The Rieslings from the Eichberg Grand Cru are different again. The richer marl somehow buffers everything—in the vineyard and in the wine. “This plot never suffers from anything,” Valérie says. “No matter if it’s wet or dry, it is always constant.” Indeed, the wines seem creamier, mellower; even the super-bright 2010, with its killer acid, has its own kind of emollience, aligned to power and generosity. But of course we also taste a maturing Gewurztraminer from the cooling limestones of Pfersigberg. The vintage is 2011, the alcohol reaches 13.2%, with a residual sweetness of 50g/l and total acidity between 4.5 and 5g/l. Its aromas and textures are reminiscent of peach skin and garrigue, with something utterly seductive beginning to stir. “It is fascinating to see this wine evolve toward balance,” says Christian. So, yes, these wines need time. We don’t dive deeply into the Pinot Noirs, but the message here is clear, too: “If you have overripe fruit, you lose part of the story,” Christian says.

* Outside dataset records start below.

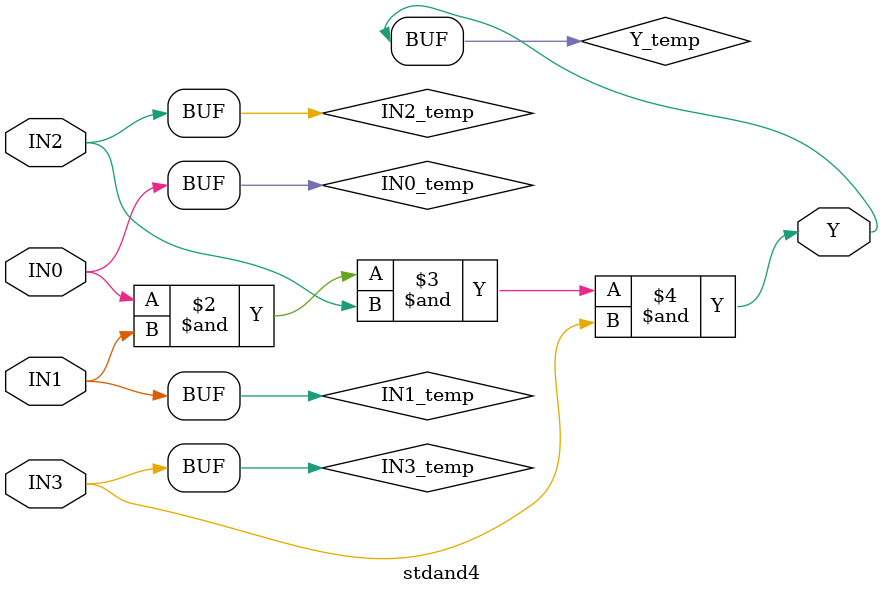
<source format=v>
module stdand4(IN0,IN1,IN2,IN3,Y);
  parameter
        d_IN0_r = 0,
        d_IN0_f = 0,
        d_IN1_r = 0,
        d_IN1_f = 0,
        d_IN2_r = 0,
        d_IN2_f = 0,
        d_IN3_r = 0,
        d_IN3_f = 0,
        d_Y_r = 1,
        d_Y_f = 1;
  input  IN0;
  input  IN1;
  input  IN2;
  input  IN3;
  output  Y;
  wire  IN0_temp;
  wire  IN1_temp;
  wire  IN2_temp;
  wire  IN3_temp;
  reg  Y_temp;
  assign #(d_IN0_r,d_IN0_f) IN0_temp = IN0;
  assign #(d_IN1_r,d_IN1_f) IN1_temp = IN1;
  assign #(d_IN2_r,d_IN2_f) IN2_temp = IN2;
  assign #(d_IN3_r,d_IN3_f) IN3_temp = IN3;
  assign #(d_Y_r,d_Y_f) Y = Y_temp;
  always
    @(IN0_temp or IN1_temp or IN2_temp or IN3_temp)
      begin
      Y_temp = (((IN0_temp & IN1_temp) & IN2_temp) & IN3_temp);
      end
endmodule

</source>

Valérie and Christian know exactly where they want to go with their wines. They tend their vines and vineyards with gentle gardeners’ hands, move with the seasons, and every year there is a touch more finesse. Both are curious about the world’s wines, and look both to Alsace and beyond for inspiration. Because there is so much to say and explore about Riesling, we don’t even talk about their Crémant d’Alsace. Their top cuvée is based on Pinot Noir and Chardonnay grown on limestone, aged on lees for five years, and disgorged without dosage. It is grown-up, complex, and savory; it has no need of sweetening, since it shows off the generous sunshine of Alsace, as well as the care and talent with which it is made. A central shaft of brilliant, bright freshness reveals it all. Of course there is only one person after whom it could have been named: the scholarly, exacting, diligent, and inquisitive grandfather: Cuvée Emile Victor. 

Notes

1 The Prussian victory over France in the 1870–71 Franco-Prussian War led to the foundation of the Deutsches Reich into which Alsace was incorporated. Ever since Europe emerged from the Dark Ages, through the Merovingian and Carolingian eras, Alsace had been a feudal territory of aristocratic and ecclesiastical estates in the collection of statelets (electorates, duchies, kingdoms, free imperial cities…) that became known as the Holy Roman Empire of the German Nation. Under Louis XIV, Alsace became French from 1648 onward, until it became German again in 1871.

2 Homo Egisheimiensis remains can still be seen in the Musée Unterlinden in Colmar.